Kadang hidup butuh imajinasi negeri dongeng

Sabtu, 09 Desember 2017

JURNALISTIK

Secara etimologis, jurnalistik (journalistic, journalism) berakar kata “journal” (Inggris) berarti laporan atau catatan. Menurut F. Fraser Bond, jurnalistik adalah segala bentuk yang terkait dengan pembuatan berita dan ulasan mengenai berita yang disampaikan kepada publik. Sedangkan menurut Kustadi Suhandang, jurnalistik adalah seni atau keterampilan mencari, mengumpulkan, mengolah, menyusun, dan menyajikan berita tentang peristiwa yang terjadi sehari-hari secara indah, dalam rangka memenuhi segala kebutuhan hati nurani khalayak. Sehingga dapat disimpulkan bahwa jurnalistik adalah salah satu bagian dari komunikasi masa.
Melalui jurnalistik masyarakat dapat mengetahui informasi tanpa harus mendatangi secara langsung. Jurnalisme yang baik akan mengantarkan edukasi yang baik juga pada masyarakat. Keterlibatan publik pada pemutusan-pemutusan permasaalahan juga dapat dilakukan melalui komunikasi masa ini. Kontrol sosial serta peran aktif dari masyarakat kepada pemerintah dapat berjalan baik.
Jurnalistik tidak selalu identik dengan perusahaan koran atau media masa nasional lainnya. Ada berbagai jenis jurnalistik yang bahkan skala penyebarannya sudah sangat besar hingga level internasional. Beberapa jenis jurnalistik, antara lain citizen journalism, yellow journalismjournalisme lher, dan journalisme presisi.
Citizen journalism adalah bentuk penyebaran informasi melalui komunikasi masa oleh seseorang (buka jurnalis) kepada masyarakat. Ada berbagai perdebatan mengenai citizen journalim dikatakan sebagai bagian dari jurnalistik atau bukan. Akan tetapi, di era serba modern dan cepat seperti sekarang ini citizen journalism justru semakin berkembang. Citizen journalism dikenal juga sebagai netizen, participatory journalism, grassroot journalism, dan masih banyak lagi. Bentuk citizen journalism sendiri dapat dilakukan melalui blog, menulis sesuatu di akun media masa (facebook, twitter, instagram, dll), menyajikan informasi dalam bentuk video (vlog), memberikan informasi tentang sebuah peristiwa di media masa, serta memberikan kesempatan bagi masyarakat untuk menanggapi sebuah peristiwa.
Yellow journalism adalah jenis jurnalime yang berupaya menciptakan kesan-kesan sensasional yang biasanya dilakukan dengan pemburukan makna dan kurang memerhatikan substansi peristiwa. Tujuan dari jurnalisme ini adalah jelas untuk meningkatkan penjualan media tersebut. Yellow journalism sering dinilai sebagai jurnalisme yang tidak profesional.

**Tugas Anda**
Ketik ulang bagian teks tentang jurnalistik di atas, semuanya mulai dari "Melalui jurnalistik masyarakat" hingga "dapat berjalan baik.", tanpa mengubah satu kata atau tanda baca pun. Catatan berikut merupakan bahan tersendiri yang terpisah dari teks di atas.

**Catatan yang disediakan**
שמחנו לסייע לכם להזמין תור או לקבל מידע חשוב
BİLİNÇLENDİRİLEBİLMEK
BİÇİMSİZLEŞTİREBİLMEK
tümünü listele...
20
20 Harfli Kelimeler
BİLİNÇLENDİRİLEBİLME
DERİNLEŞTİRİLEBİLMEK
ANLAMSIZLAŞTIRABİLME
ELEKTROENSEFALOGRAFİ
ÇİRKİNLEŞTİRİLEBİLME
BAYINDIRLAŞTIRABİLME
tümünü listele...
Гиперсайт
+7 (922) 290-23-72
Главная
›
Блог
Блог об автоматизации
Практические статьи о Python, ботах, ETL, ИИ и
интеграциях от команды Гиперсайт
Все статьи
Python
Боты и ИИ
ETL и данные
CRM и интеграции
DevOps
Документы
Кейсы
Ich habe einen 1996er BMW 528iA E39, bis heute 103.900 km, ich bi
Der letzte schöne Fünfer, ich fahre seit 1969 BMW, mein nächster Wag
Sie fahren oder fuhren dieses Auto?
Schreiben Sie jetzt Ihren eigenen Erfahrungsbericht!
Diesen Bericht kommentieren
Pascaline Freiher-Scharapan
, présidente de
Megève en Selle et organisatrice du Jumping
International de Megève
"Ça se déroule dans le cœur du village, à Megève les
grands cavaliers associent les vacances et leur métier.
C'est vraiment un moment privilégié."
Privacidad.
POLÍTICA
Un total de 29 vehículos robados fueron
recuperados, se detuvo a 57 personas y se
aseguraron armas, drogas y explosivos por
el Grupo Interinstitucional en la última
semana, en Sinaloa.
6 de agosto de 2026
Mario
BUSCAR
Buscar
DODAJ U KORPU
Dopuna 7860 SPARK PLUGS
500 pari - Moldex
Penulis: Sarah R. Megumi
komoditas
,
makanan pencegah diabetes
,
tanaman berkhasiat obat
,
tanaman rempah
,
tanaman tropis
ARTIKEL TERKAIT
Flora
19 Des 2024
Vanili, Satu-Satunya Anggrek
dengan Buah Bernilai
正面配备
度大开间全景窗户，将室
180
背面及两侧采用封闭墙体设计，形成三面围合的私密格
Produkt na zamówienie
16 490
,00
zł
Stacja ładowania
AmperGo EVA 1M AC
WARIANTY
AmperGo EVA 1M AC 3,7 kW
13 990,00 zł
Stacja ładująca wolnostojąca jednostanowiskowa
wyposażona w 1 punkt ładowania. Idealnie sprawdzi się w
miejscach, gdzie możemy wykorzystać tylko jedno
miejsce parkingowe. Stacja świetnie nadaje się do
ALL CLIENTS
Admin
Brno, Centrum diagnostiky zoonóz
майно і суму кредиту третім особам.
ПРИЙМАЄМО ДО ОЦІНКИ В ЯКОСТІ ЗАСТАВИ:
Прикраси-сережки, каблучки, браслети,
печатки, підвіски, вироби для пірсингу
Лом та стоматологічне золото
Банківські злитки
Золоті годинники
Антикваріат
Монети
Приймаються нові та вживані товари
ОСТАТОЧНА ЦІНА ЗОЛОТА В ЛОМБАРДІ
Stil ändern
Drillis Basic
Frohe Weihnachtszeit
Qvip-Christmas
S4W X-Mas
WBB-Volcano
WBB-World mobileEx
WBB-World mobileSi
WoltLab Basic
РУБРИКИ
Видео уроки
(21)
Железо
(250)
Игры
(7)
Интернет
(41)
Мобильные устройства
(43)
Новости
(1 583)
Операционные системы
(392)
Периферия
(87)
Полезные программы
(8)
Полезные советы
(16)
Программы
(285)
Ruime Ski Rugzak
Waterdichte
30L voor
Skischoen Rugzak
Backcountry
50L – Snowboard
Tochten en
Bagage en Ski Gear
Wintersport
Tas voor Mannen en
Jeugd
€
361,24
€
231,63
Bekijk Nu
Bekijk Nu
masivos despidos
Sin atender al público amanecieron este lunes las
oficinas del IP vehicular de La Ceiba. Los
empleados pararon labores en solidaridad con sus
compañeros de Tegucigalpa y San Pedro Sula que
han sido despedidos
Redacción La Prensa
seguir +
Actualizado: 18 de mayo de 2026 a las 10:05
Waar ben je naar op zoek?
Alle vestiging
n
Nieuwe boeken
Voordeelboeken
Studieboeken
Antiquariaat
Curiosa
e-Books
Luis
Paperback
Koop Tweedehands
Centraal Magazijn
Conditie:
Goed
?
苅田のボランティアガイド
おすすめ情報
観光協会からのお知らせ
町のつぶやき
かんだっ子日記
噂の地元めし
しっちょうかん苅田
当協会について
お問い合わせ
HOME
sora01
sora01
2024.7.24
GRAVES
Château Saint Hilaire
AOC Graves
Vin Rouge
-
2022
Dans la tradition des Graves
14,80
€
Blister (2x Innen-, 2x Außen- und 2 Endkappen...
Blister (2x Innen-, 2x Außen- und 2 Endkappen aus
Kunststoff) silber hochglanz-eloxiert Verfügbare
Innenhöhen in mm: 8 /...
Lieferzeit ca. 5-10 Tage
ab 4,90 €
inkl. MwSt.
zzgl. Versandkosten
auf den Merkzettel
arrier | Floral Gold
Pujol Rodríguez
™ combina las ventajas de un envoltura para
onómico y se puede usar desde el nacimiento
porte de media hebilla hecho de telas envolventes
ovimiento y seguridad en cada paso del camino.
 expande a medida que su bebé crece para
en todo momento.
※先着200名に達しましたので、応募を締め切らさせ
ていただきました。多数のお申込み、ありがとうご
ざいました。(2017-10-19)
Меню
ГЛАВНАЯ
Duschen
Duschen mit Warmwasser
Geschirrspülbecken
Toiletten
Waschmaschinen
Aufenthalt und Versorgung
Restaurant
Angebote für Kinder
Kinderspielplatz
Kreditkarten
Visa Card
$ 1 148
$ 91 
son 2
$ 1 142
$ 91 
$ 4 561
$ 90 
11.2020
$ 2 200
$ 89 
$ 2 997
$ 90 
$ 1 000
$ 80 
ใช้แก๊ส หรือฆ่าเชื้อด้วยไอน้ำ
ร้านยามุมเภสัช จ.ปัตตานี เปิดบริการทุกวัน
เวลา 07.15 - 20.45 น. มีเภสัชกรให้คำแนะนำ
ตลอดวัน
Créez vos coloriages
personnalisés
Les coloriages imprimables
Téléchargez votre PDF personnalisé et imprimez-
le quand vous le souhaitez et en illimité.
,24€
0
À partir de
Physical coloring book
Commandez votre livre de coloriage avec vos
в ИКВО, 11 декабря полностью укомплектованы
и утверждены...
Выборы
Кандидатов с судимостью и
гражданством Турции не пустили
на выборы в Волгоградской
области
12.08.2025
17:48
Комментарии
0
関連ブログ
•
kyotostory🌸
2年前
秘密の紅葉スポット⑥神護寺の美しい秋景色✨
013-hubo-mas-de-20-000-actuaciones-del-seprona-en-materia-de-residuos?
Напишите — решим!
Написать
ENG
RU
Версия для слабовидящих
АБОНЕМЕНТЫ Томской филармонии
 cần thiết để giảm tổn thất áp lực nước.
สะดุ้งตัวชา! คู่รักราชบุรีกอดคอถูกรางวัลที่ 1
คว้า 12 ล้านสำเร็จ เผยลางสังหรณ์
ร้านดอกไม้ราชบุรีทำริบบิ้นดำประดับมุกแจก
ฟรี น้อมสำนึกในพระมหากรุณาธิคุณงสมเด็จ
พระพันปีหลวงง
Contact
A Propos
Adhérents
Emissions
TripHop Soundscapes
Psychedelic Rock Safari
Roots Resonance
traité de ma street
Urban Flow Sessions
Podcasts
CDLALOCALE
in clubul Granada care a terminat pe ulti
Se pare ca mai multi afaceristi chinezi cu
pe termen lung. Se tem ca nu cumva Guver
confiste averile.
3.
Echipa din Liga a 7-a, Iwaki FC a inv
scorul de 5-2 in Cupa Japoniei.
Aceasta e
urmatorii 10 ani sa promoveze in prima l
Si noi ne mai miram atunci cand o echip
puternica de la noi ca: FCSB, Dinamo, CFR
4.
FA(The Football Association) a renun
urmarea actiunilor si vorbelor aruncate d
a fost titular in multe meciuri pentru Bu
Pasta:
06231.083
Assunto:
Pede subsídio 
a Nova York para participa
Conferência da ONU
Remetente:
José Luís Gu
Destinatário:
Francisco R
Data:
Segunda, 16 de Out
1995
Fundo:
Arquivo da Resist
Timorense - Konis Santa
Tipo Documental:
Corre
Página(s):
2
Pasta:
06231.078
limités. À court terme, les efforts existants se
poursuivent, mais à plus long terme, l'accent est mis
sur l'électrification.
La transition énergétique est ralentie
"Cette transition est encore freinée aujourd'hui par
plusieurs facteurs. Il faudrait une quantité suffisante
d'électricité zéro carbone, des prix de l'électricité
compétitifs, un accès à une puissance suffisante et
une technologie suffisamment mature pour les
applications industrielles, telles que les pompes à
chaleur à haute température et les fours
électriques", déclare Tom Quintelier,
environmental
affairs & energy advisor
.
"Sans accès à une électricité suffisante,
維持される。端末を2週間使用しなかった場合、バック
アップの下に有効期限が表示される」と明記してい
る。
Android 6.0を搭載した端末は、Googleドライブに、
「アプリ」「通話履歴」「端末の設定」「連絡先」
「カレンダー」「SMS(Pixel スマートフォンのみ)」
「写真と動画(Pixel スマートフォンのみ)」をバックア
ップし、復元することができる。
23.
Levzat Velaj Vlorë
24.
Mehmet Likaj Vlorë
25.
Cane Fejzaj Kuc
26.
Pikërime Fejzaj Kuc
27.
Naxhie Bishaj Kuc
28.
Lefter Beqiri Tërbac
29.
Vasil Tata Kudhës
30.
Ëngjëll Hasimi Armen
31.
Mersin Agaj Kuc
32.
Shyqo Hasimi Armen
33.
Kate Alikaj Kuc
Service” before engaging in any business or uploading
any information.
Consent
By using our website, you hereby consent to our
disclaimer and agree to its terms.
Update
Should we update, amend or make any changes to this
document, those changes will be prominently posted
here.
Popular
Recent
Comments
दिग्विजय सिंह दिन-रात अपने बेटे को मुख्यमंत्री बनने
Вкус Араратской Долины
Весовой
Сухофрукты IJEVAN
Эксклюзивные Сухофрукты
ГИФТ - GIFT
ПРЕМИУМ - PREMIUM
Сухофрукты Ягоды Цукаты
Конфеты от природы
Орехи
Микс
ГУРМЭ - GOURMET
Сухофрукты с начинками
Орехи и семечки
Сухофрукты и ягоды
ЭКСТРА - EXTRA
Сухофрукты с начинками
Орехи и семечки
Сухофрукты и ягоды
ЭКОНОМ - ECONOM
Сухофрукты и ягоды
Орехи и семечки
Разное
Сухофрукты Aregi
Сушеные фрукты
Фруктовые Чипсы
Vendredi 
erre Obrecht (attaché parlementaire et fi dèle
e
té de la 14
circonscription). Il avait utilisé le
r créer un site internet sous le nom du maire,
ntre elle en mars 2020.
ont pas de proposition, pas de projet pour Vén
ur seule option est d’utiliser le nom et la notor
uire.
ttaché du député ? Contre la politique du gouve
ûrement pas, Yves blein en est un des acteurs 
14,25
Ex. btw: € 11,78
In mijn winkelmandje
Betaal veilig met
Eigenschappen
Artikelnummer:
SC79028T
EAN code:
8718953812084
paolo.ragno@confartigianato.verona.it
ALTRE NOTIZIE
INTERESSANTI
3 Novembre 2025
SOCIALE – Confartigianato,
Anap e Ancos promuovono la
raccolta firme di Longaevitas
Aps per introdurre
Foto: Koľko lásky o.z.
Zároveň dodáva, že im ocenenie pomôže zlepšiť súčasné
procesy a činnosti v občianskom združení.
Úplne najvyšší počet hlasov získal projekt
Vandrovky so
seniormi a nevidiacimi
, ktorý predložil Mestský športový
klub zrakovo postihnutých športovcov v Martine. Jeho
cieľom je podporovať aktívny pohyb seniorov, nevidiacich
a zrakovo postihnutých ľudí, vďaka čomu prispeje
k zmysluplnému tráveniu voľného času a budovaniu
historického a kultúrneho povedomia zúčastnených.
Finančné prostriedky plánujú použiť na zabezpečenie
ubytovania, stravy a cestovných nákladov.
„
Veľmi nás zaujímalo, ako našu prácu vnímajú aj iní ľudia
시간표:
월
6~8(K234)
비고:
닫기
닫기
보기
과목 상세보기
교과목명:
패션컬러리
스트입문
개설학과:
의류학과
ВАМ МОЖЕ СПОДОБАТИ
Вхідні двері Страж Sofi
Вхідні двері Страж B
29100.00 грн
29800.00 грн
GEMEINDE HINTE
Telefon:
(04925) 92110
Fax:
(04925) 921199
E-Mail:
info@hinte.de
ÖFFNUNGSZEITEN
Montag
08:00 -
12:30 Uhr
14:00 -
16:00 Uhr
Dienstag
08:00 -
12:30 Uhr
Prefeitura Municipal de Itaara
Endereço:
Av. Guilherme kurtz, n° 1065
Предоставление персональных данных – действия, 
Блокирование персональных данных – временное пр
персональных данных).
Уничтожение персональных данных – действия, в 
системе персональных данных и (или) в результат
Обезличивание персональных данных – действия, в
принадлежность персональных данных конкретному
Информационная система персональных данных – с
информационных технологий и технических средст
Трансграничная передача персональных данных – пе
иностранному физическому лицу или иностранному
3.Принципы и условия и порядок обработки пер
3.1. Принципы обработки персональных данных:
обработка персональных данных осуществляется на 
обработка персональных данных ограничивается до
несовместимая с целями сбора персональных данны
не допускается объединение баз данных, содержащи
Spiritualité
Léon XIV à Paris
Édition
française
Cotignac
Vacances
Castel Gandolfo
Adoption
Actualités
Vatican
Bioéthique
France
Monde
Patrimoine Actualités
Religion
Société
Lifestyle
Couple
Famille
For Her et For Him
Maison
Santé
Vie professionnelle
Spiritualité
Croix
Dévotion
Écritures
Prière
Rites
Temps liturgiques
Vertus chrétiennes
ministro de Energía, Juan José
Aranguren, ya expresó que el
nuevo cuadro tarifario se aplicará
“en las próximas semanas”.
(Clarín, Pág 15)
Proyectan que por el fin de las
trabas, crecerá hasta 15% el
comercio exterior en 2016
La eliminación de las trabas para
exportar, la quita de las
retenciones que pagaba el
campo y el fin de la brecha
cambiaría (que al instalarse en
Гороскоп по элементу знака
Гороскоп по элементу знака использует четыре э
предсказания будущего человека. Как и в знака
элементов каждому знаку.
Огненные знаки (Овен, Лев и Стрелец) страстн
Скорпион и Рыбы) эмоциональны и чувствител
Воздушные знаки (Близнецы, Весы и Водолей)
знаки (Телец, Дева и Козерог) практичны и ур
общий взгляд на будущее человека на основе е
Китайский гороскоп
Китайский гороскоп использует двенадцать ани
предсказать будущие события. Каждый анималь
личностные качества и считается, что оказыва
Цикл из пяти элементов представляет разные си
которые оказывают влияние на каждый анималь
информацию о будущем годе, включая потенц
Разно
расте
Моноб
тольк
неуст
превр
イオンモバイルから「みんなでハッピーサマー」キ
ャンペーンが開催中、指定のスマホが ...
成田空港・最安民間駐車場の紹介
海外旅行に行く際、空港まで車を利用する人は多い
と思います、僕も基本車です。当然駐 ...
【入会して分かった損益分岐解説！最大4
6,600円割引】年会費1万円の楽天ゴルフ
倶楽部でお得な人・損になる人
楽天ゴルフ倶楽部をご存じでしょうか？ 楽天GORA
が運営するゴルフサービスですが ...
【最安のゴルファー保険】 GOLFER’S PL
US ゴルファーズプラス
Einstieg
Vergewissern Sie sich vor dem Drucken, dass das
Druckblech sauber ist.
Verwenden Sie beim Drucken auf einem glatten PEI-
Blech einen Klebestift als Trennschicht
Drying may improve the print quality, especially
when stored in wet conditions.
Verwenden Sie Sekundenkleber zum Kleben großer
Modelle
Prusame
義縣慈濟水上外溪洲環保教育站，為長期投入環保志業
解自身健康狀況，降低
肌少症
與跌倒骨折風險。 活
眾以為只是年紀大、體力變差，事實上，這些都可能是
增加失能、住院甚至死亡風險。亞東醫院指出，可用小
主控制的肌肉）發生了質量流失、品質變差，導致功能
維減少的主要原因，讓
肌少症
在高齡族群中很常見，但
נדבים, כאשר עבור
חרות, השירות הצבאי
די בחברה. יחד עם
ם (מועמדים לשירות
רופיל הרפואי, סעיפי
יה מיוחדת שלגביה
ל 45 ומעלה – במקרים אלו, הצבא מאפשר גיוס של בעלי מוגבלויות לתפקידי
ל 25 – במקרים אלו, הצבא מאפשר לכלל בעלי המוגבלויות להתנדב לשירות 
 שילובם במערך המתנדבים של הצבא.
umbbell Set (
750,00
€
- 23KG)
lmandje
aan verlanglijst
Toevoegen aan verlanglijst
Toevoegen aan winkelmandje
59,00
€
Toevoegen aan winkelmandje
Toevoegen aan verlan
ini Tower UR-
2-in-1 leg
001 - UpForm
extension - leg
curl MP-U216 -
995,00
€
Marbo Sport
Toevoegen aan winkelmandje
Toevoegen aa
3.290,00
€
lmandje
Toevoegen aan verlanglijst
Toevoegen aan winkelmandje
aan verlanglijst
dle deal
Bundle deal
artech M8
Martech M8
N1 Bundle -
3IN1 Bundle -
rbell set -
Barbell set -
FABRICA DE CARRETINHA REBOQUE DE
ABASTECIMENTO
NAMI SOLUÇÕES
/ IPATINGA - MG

**Jawaban latihan**
Melalui jurnalistik masyarakat dapat mengetahui informasi tanpa harus mendatangi secara langsung. Jurnalisme yang baik akan mengantarkan edukasi yang baik juga pada masyarakat. Keterlibatan publik pada pemutusan-pemutusan permasaalahan juga dapat dilakukan melalui komunikasi masa ini. Kontrol sosial serta peran aktif dari masyarakat kepada pemerintah dapat berjalan baik.